Blackstone company accuses US DoT of discrimination

Blackstone portfolio company American Petroleum Tankers is suing the Department of Transportation, alleging a loan application was being held up due to its ownership by a PE firm.

On Tuesday, a shipping company owned by The Blackstone Group sued the US Department of Transportation (DOT) for allegedly delaying a loan approval as a result of its private equity ownership.

American Petroleum Tankers (APT) alleges its application for what originally was $470 million in loan guarantees under a federal programme created by Congress to support US shipyards was stalled for 23 months due to the actions of Secretary of Transportation Ray LaHood.

The complaint does not explicitly state why Blackstone’s financial sponsorship was an issue, but it comes at a time when President Obama has traded jabs with Republican presidential hopeful Mitt Romney over his private equity past with Bain Capital. DOT, Blackstone and APT were unable to respond to requests for comment by press time.   

Ray LaHood

The lawsuit claims LaHood, a Republican appointee, violated the loan programme’s statutory provisions by subjecting the loan’s approval to the department’s Credit Council which normally does not oversee specific loan applications. APT claims the Credit Council has to date not endorsed its application based “primarily on the fact that APT is owned by investment funds managed by private equity firms” rather than the merits of its application.

The claim pointed to the Credit Council as the primary source of the government’s private equity concerns. A Reuters investigation revealed the 10-member Credit Council, chaired by LaHood, to be “dominated by Obama appointees” that include a former campaign fundraiser and a member of Obama’s presidential transition team. 

The claim alleges that, in April 2012, after receiving signals months before that the loan’s approval was imminent, it was once again delayed following the federal government’s failed investment in solar module maker Solyndra. Solyndra’s bankruptcy filing last year later became a Romney campaign talking point about the federal government’s intrusive involvement in the economy.  

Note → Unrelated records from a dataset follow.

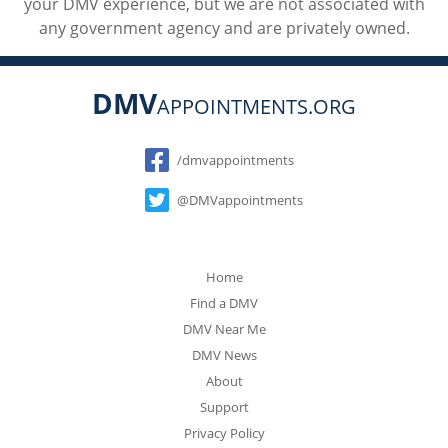
your DMV experience, but we are not associated with
any government agency and are privately owned.
DMV
APPOINTMENTS.ORG
Social
/dmvappointments
@DMVappointments
Home
Find a DMV
DMV Near Me
DMV News
About
Support
Privacy Policy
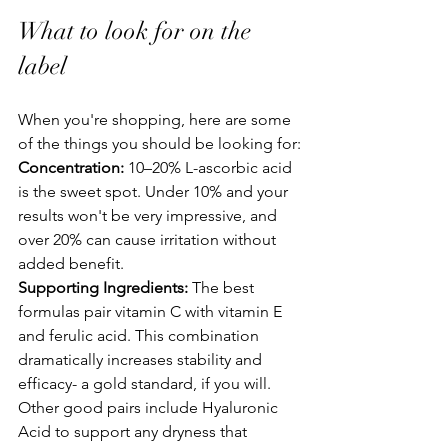
What to look for on the 
label
When you're shopping, here are some 
of the things you should be looking for:
Concentration:
 10–20% L-ascorbic acid 
is the sweet spot. Under 10% and your 
results won't be very impressive, and 
over 20% can cause irritation without 
added benefit.
Supporting Ingredients:
 The best 
formulas pair vitamin C with vitamin E 
and ferulic acid. This combination 
dramatically increases stability and 
efficacy- a gold standard, if you will. 
Other good pairs include Hyaluronic 
Acid to support any dryness that 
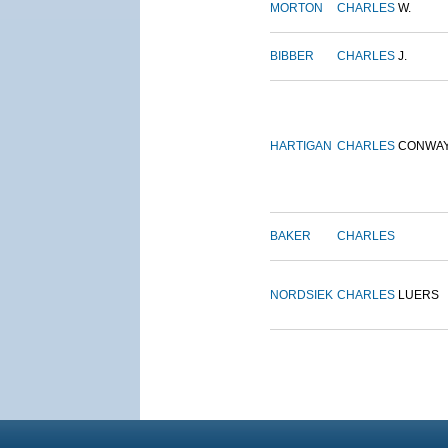
MORTON
CHARLES
W.
BIBBER
CHARLES
J.
HARTIGAN
CHARLES
CONWA
BAKER
CHARLES
NORDSIEK
CHARLES
LUERS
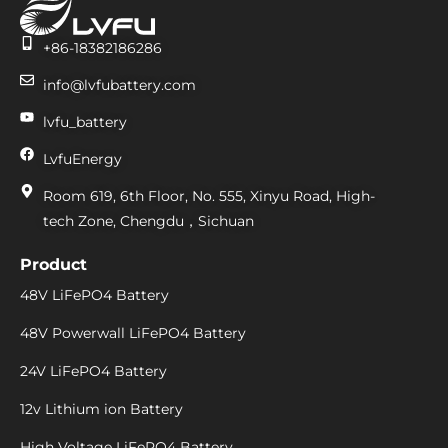
+86-18382186286
info@lvfubattery.com
lvfu_battery
LvfuEnergy
Room 619, 6th Floor, No. 555, Xinyu Road, High-
tech Zone, Chengdu，Sichuan
Product
48V LiFePO4 Battery
48V Powerwall LiFePO4 Battery
24V LiFePO4 Battery
12v Lithium ion Battery
High Voltage LiFePO4 Battery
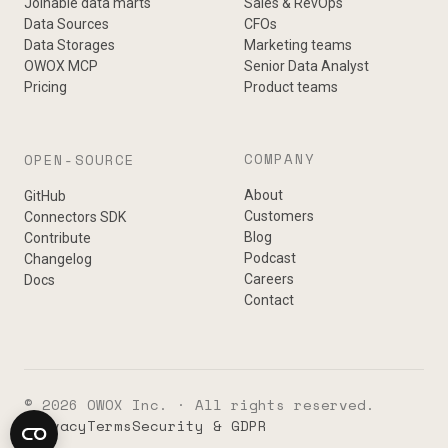
Joinable data marts
Sales & RevOps
Data Sources
CFOs
Data Storages
Marketing teams
OWOX MCP
Senior Data Analyst
Pricing
Product teams
COMPANY
OPEN-SOURCE
About
GitHub
Customers
Connectors SDK
Blog
Contribute
Podcast
Changelog
Careers
Docs
Contact
© 2026 OWOX Inc. · All rights reserved.
Privacy
Terms
Security & GDPR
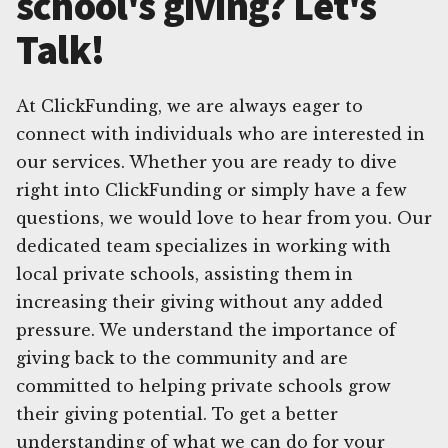
school's giving? Let's
Talk!
At ClickFunding, we are always eager to
connect with individuals who are interested in
our services. Whether you are ready to dive
right into ClickFunding or simply have a few
questions, we would love to hear from you. Our
dedicated team specializes in working with
local private schools, assisting them in
increasing their giving without any added
pressure. We understand the importance of
giving back to the community and are
committed to helping private schools grow
their giving potential. To get a better
understanding of what we can do for your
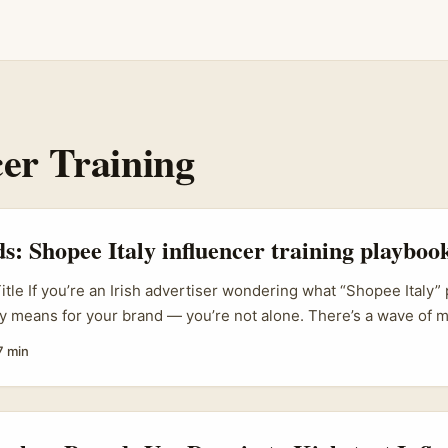
cer Training
ds: Shopee Italy influencer training playboo
itle If you’re an Irish advertiser wondering what “Shopee Italy” 
lly means for your brand — you’re not alone. There’s a wave of 
eating creators less like one-off partners and more like trained 
7 min
ands trying to sell cross-border or amplify their presence in nic
ge: it changes how you brief, pay, and scale creator work. ...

The complaint states that, “in the aftermath of the Solyndra loan default at the Department of Energy, applications for loan guarantees were being given more scrutiny and that the issue of providing loan guarantees to companies that were portfolio companies of private equity firms had again been raised.” 

APT’s loan application will be rejected automatically if not approved by 31 August, according to the complaint filed in a US District Court in Washington DC. APT is asking the court to prohibit LaHood from interfering with the review process and declare that the Credit Council has no role in the application process.